D'ailleurs, la prison est le lieu d'un véritable « désastre psychiatrique  » accuse le rapport. Outre le fait que les troubles constatés «  ne bénéficient pas du niveau d'attention et d'efficacité que réclame l'état des malades [...], on ne peut manquer d'être frappé par le questionnement insistant des médecins sur l'inexplicable présence en prison d'un nombre considérable de psychotiques identifiés ». En cause : les avis des experts aux assises. Avec la réforme du code pénal, ils ont fait chuté la proportion d'accusés jugés « irresponsables au moment des faits » de 16 %, au début des années 1980, à 0,17 %, en 1997. De malades, les accusés passent donc au statut de détenus.

Pointés également l'abandon des services fermés des hôpitaux psychiatriques et leur attitude, parfois, de refus des malades les plus atteints ou dangereux. « Tout se passe comme si la prison était devenue le seul lieu “d'accueil” pour un nombre croissant de psychotiques rejetés à l'extérieur de l'institution hospitalière. »

Le développement des unités pour malades difficiles, qui ne proposent que 500 lits (pour la population entière), « n'est sans doute qu'une piètre solution face à la refonte nécessaire de l'hospitalisation psychiatrique », juge Pierre Pradier.

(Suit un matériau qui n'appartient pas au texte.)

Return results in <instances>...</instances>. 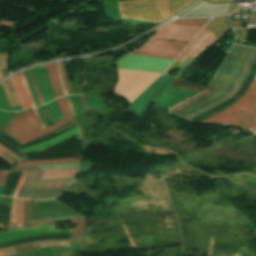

Et il « appelle à  une réforme des mœurs et une remise en cause du fonctionnement général du secteur public de santé mentale  ». Au-delà du rôle de la psychiatrie publique, c'est bien, reconnaissent de concert l'auteur et le ministère de la Justice, une véritable question de société qu'il faut mettre sur la table : qui s'occupe, en France, et comment, des malades mentaux dangereux ?

Mais l'ancien député européen souligne d'autres points noirs de la santé en prison. La prise en charge des toxicomanes par traitement de substitution demeure ainsi encore trop aléatoire et trop liée au bon vouloir des médecins chefs, et la toxicomanie alcoolique ignorée. La difficulté majeure réside enfin dans l'hospitalisation à l'extérieur, « objet de longues tractations entre les administrations concernées », à propos notamment des conditions de surveillance et ce, au détriment des malades.

Le rapport plaide pour la conclusion de conventions entre les établissements pénitentiaires et les hôpitaux publics de proximité. Le ministère de la Justice semble pour l'instant opter pour une autre solution. Il a annoncé, lors de la présentation du rapport, la création, dans les sept plus gros CHU, d'unités hospitalisées sécurisées interrégionales. Ces zones spéciales des hôpitaux pourront chacune recevoir une vingtaine de détenus, sous la surveillance de personnels de l'administration pénitentiaire.

Notes

(1)  Les contrats passés avec les opérateurs privés en matière de santé arrivent en effet à échéance en 2001.